Data under study Block Start
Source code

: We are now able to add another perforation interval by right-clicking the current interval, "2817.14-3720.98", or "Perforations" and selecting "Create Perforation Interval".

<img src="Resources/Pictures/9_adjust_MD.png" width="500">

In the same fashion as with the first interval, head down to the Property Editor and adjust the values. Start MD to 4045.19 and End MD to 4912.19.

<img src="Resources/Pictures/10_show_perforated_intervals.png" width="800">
Data under study Block End
• **Work item**
Rewrite the listing above as a JSON array of strings, one string per line, omitting any blank lines.

• **Solution for this task**
[
  "Source code",
  ": We are now able to add another perforation interval by right-clicking the current interval, \"2817.14-3720.98\", or \"Perforations\" and selecting \"Create Perforation Interval\".",
  "<img src=\"Resources/Pictures/9_adjust_MD.png\" width=\"500\">",
  "In the same fashion as with the first interval, head down to the Property Editor and adjust the values. Start MD to 4045.19 and End MD to 4912.19.",
  "<img src=\"Resources/Pictures/10_show_perforated_intervals.png\" width=\"800\">"
]